WEYMOUTH College's new principal Sue Moore says she's ready to make tough choices to battle through the current cash crisis.

In her first interview since taking up the hot-seat at the troubled college, she said some course programmes will have to be cut and job losses will be made as the fight to get Weymouth College back on track financially is launched.

But she added: "I am confident that once we get through the current difficulties facing the college we will have a bright future ahead - I wouldn't have taken on the job if I didn't believe that."

In January, three months before Mrs Moore took over as principal, the college revealed it had called in the bank to help bail it out of a £470,000 cash crisis and faced having to borrow more than £1.5 million to keep afloat. The massive shortfall was blamed on the crippling cost of last year's staff restructuring programme and a slump in student numbers.

Mrs Moore, who is 50, has already launched a five-year recovery plan for the college. She said: "My job is to stabilise the college in the short term, which basically means we have to balance the books.

"We have to keep the balance between choice and financial prudence, so obviously we can't keep running programmes if they make a loss, but at the same time we need to look at the range of courses we offer too.

"We might have to shrink areas of provision, but we are trying not to take out programme areas."

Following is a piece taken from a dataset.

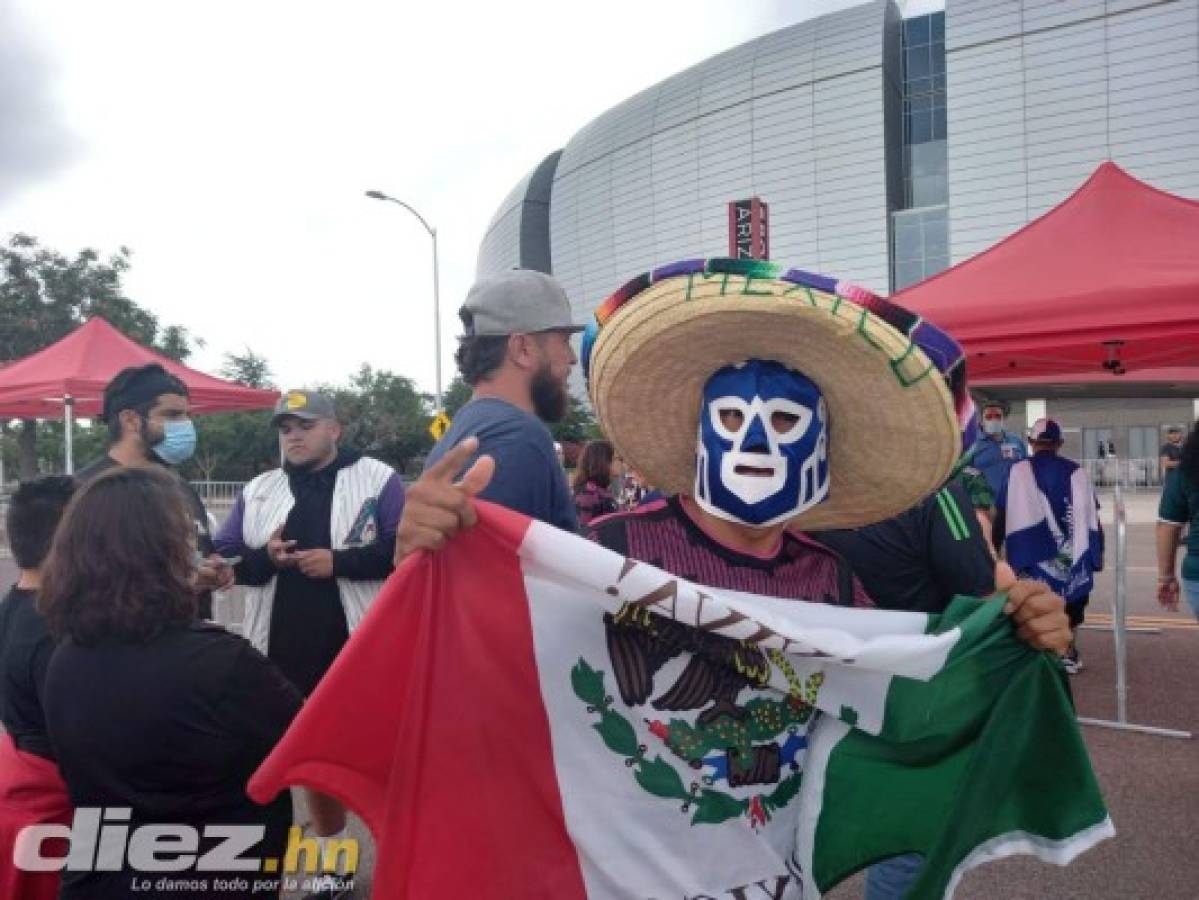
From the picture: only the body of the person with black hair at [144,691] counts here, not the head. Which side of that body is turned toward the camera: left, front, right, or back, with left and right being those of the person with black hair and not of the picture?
back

She admitted some college staff would lose their jobs in the shake-up - but the extent of the redundancies would not be known until the autumn.

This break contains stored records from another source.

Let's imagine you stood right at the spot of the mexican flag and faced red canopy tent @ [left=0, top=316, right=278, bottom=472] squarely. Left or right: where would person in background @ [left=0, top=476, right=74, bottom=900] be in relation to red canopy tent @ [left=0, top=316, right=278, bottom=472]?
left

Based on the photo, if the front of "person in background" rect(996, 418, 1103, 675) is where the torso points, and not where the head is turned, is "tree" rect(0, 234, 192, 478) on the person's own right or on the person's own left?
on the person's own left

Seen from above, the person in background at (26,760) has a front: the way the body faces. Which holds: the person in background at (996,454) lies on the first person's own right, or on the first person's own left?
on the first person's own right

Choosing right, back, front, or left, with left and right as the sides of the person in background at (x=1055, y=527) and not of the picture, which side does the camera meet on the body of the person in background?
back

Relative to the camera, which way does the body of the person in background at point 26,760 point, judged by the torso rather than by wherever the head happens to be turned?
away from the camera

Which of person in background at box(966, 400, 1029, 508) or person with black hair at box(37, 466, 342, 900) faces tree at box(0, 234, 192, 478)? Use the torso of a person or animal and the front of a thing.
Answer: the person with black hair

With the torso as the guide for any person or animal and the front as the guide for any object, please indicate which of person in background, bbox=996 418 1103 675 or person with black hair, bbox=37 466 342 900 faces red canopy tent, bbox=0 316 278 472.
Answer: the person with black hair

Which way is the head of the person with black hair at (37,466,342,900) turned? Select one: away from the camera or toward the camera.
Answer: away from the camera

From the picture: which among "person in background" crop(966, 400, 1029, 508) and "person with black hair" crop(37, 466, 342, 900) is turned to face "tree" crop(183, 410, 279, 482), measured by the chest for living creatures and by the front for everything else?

The new principal is no stranger to handling financial crisis. In her previous job as principal at South Lanarkshire College, near Glasgow, she was brought in to deal with a college in financial difficulty.

She said: "By the time I left, the college was more financially secure and was working as part of its community in collaboration with a number of partners in projects relating to social inclusion and economic regeneration.

"I believe my previous experience at South Lanarkshire and at Bilston College in the Midlands, where I also worked, has provided an excellent base for the developments that I and my team will take on at Weymouth College."

Applications for college places for the next academic year in some departments are up by 10 per cent, according to Mrs Moore.

She says if student numbers grow as much as the applications suggest, course and job cuts later in the year can be kept to a minimum.

She added: "I have already appointed a new financial director and deputy principal, Paul Lonsdale."